──────── Supplied records

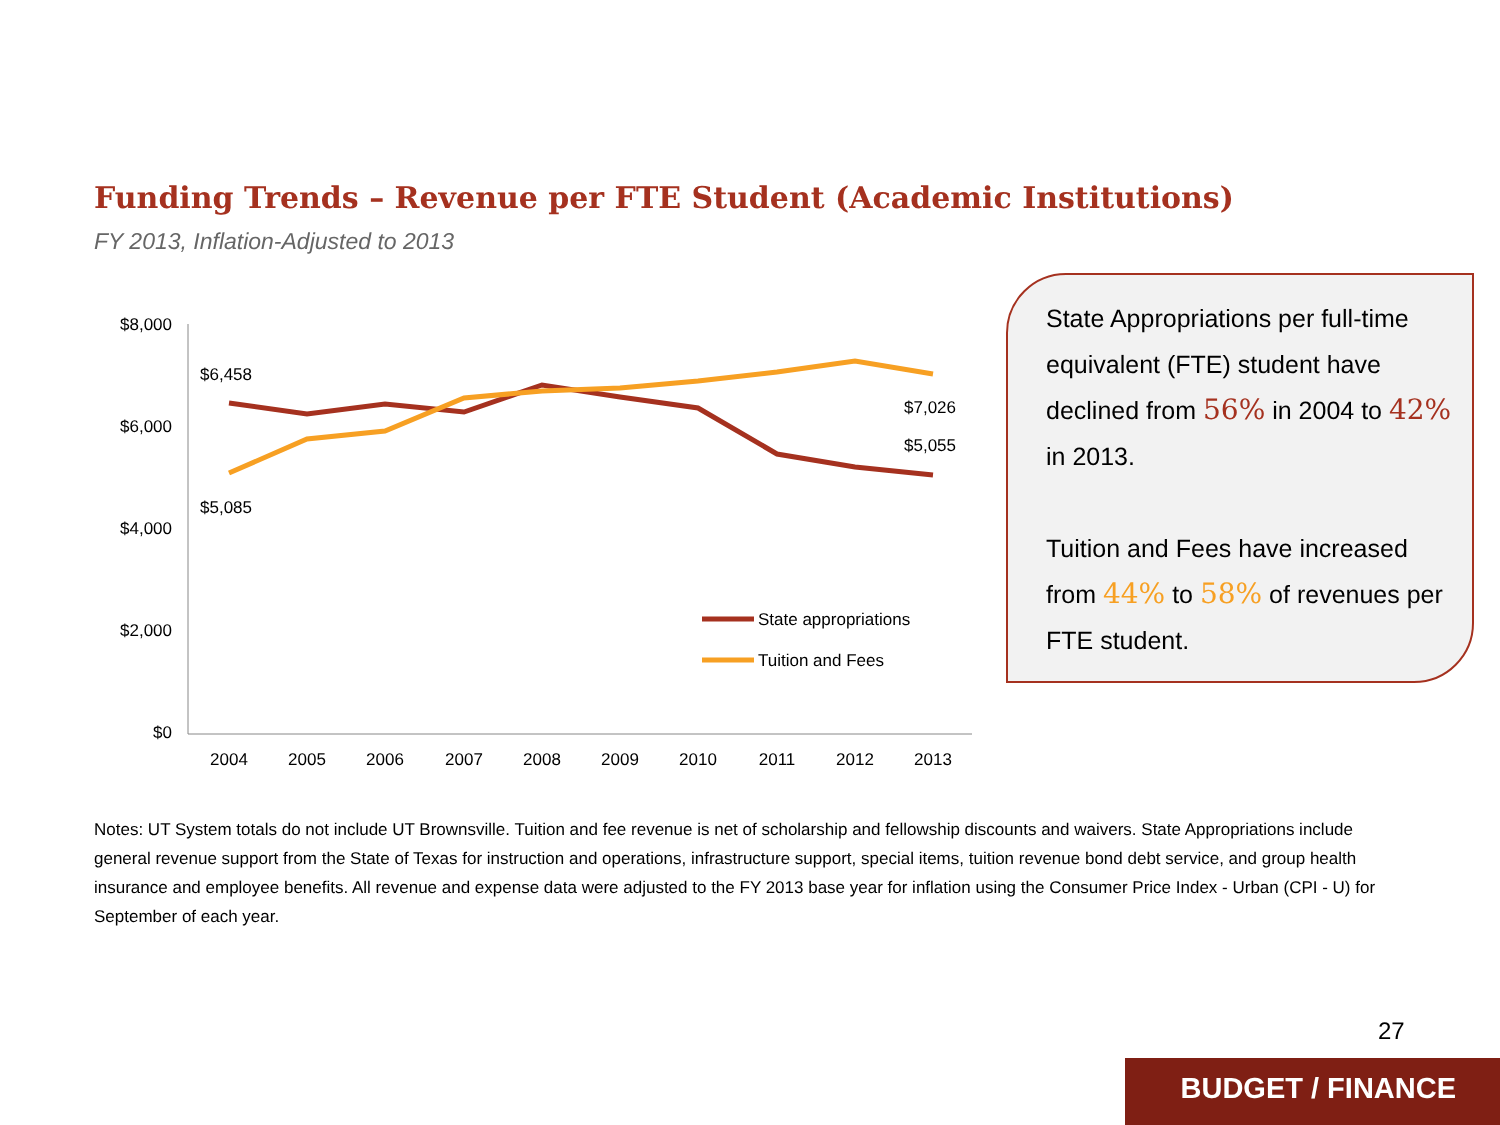Funding Trends – Revenue per FTE Student (Academic Institutions)
FY 2013, Inflation-Adjusted to 2013
$8,000
$6,000
$4,000
$2,000
$0
2004
2005
2006
2007
2008
2009
2010
2011
2012
2013
$6,458
$5,085
$7,026
$5,055
State appropriations
Tuition and Fees
State Appropriations per full-time equivalent (FTE) student have declined from 56% in 2004 to 42% in 2013.
Tuition and Fees have increased from 44% to 58% of revenues per FTE student.
Notes: UT System totals do not include UT Brownsville. Tuition and fee revenue is net of scholarship and fellowship discounts and waivers. State Appropriations include general revenue support from the State of Texas for instruction and operations, infrastructure support, special items, tuition revenue bond debt service, and group health insurance and employee benefits. All revenue and expense data were adjusted to the FY 2013 base year for inflation using the Consumer Price Index - Urban (CPI - U) for September of each year.
27
BUDGET / FINANCE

────────────────

== Task goal ==
Only lines holding the word "have" are wanted; list them all from the material.

== Reply ==
State Appropriations per full-time equivalent (FTE) student have declined from 56% in 2004 to 42% in 2013.
Tuition and Fees have increased from 44% to 58% of revenues per FTE student.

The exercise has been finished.